I haven't read what everyone else is saying, because I noticed this post on the way out the door already late, but I wanted to say two things:- solo travel is some of the most important things you can do for yourself.- if you need anyone to talk through the time, feel free to reach out to me here at any time.I've done years of travel, mostly alone, starting at around 18. Crappy company is the worst. It will do harm for longer than just the time now.Say no to your mom, say no to people, learn how to say no to everyone. You need to protect yourself, and maybe that's your first test, haha, to protect yourself from your mom's idea and this person. Also you posted this on my birthday so I was doubly compelled to answer.Good luck!
First of all, happy (super belated at this point) birthday! Secondly, thank you so much for offering to let me reach out to you.
Trust your gut. This doesn't sound like a great travel partner (or even one that would 'protect' you) and you can do this. You sound like you have your wits about you. You'll be babysitting this other person more likely. Why should you do that? What a waste of a trip.Agree with the below comments, don't take on your mother's issues. I have a similar situation with my mum and combated it by operating on a need-to-know basis & not telling her all the details (but give full details to another trusted party like my sister for safety). You could also agree to call each night or something to quell her anxiety about you traveling, especially if this is your first trip, or opt to join a tour group. However, you are growing into your own person, you don't need to be accountable to anyone but yourself. Good luck and hope you have a great trip :)
Yes. Trust. Your. Gut.
My quick advice since everyone else as given more thoughtful insights around your mom: traveling solo as a young woman can be dangerous (I did tons in my early 20s), but you sound like you have a good head on your shoulders and a good gut instinct. A bad travel partner will ruin your trip. Ditch him and enjoy yourself, carefully! You'll always meet travel partners while there too, especially in the hostel dorms. Connect with other cool women and don't let your mom/this dude dictate what you should do.
Thank you, Heidi!
The red flags are jumping out! Please don’t travel with this dude. Cancel the entire trip if you need to but this can’t happen.
Hehe, I didn't cancel the trip but yes, the red flags did jump out.

### Tasks:
- 1) In the solo travel thread, at about what age did the first commenter start traveling?
- 2) Print the stretch of the solo travel thread from "Trust your gut." through "Trust. Your. Gut.".
- 3) Carry on the solo travel thread with more replies after the last one shown.
The items have nothing to do with the solo travel thread.

### Given entries:
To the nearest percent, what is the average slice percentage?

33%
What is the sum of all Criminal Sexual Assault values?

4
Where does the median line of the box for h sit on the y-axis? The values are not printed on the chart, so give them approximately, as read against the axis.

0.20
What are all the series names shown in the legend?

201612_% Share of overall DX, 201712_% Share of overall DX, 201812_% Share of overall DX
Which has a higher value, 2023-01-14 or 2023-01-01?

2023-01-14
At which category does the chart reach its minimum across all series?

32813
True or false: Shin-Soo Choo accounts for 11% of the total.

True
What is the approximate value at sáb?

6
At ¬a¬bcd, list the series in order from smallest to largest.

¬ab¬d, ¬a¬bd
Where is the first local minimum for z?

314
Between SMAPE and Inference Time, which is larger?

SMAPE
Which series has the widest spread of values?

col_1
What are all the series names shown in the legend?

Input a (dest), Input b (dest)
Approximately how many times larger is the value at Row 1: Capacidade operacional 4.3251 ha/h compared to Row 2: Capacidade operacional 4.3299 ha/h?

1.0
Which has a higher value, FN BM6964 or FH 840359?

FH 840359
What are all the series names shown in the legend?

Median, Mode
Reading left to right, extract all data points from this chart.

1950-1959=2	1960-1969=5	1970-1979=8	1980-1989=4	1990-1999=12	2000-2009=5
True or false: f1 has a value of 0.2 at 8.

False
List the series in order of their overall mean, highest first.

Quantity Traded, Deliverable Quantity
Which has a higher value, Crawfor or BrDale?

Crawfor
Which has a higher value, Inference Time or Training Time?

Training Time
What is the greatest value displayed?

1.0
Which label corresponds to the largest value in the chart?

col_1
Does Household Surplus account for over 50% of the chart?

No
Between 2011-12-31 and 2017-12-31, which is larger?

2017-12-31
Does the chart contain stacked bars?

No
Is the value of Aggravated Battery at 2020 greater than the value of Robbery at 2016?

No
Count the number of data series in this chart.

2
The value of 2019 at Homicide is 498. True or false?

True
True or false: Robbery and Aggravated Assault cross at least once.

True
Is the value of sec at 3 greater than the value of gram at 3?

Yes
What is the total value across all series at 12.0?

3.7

### Responses by item number:
- 1) Around 18.

- 2)
Trust your gut. This doesn't sound like a great travel partner (or even one that would 'protect' you) and you can do this. You sound like you have your wits about you. You'll be babysitting this other person more likely. Why should you do that? What a waste of a trip.Agree with the below comments, don't take on your mother's issues. I have a similar situation with my mum and combated it by operating on a need-to-know basis & not telling her all the details (but give full details to another trusted party like my sister for safety). You could also agree to call each night or something to quell her anxiety about you traveling, especially if this is your first trip, or opt to join a tour group. However, you are growing into your own person, you don't need to be accountable to anyone but yourself. Good luck and hope you have a great trip :)
Yes. Trust. Your. Gut.

- 3)
This will be a journey of personal growth for you, in more ways than one. Lose the loser you’ve been saddled with-sounds like more of a babysitting assignment & level with everyone why you believe your travel styles are incompatible. Make sure you register your travel with the State Department’s STEPS program, download that app. There are also several emergency apps that you can choose from. Download one or more of those & get a cell plan that covers Europe. My daughter studied abroad in Rome & had an app that had an SOS button & also notified her of any possible issues in areas she was traveling in (we still ended up in the middle of a Gillets Jaune uprising in Paris, but that was on us). My daughter often traveled alone all over the EU every weekend, stayed in hostels or 2 star hotels & I felt she was safer there than if she was traveling alone in the US. This is YOUR trip of a lifetime & you want to travel light, with no extra baggage, literally & figuratively. Tell your mom you’ll be happy to share your itinerary & thoughts about each city with this young man when you return but right now, this is something you need to do on your own. It will not be easy to disrupt these plans but your mom is allowing you to be taken advantage of-exactly what she thinks she’s avoiding by sending this deadbeat with you. You’re making everyone happy but yourself. Feel free to reach out to me if you need any more information from me. Good luck & Bon Voyage.
Suzanne, registering for STEPS was a fantastic idea. Also, packing lightly (physically and emotionally).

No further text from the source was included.